Reviewing and Revising Problem Cards

The first step examining a difficult card is to ask whether I need this knowledge at all. If not, that’s the end of the process – I just delete the card and I’m done with it. I may also revisit the source material or do some Googling on the topic, which will sometimes reveal that the card is pointless or inaccurate.

If I decide that it’s important and relevant knowledge I want to keep, then I’ll examine the card for issues, using the principles from Poitr Wozniak Twenty Rules of Formulating Knowledge.

Example

Consider this data engineering card from my deck which was recently giving me problems:

  • Side 1: Tail latency amplification
  • Side 2: Even if small % backend calls slow, chance of getting a slow call increases if user request requires multiple backend calls, and so a higher proportion of end-user requests end up being slow.
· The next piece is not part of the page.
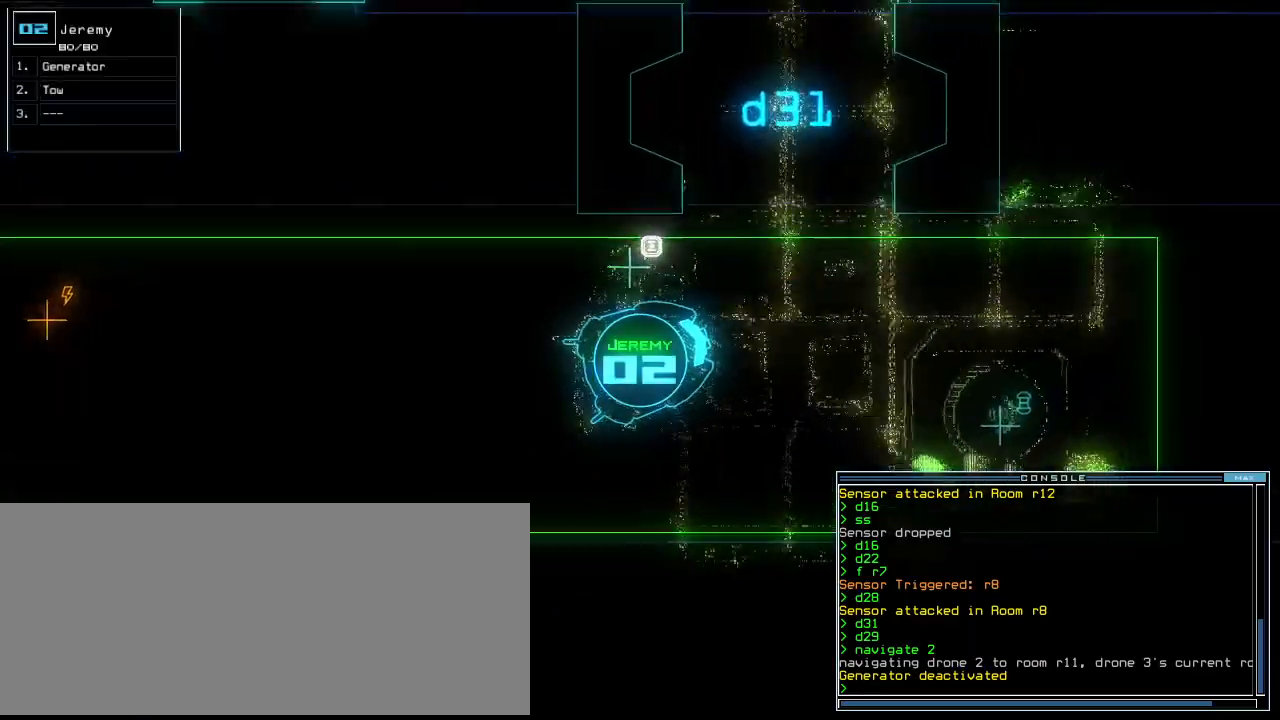
{"keys": ["up"], "events": [[60, "left", "down"], [80, "left", "up"], [200, "left", "down"], [260, "left", "up"], [340, "left", "down"], [420, "left", "up"]]}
First off, is this card relevant and worthwhile? For me, the answer is definitely yes: it’s both relevant to my job as a data scientist and my software engineering side projects.

Next, diagnose the problem. On closer examination, there are a few things wrong with the card:

In cases where I add material I don’t fully understand, I find the best approach is to go back to the source (which in this case is the book Designing Data-Intensive Applications by Martin Kleppmann). I then refactored the card like this:

  • Side 1: Tail latency amplification (Kleppmann)
  • Side 2: Multiple back-end calls for a single user request increases chance of encountering a tail latency. (Kleppmann)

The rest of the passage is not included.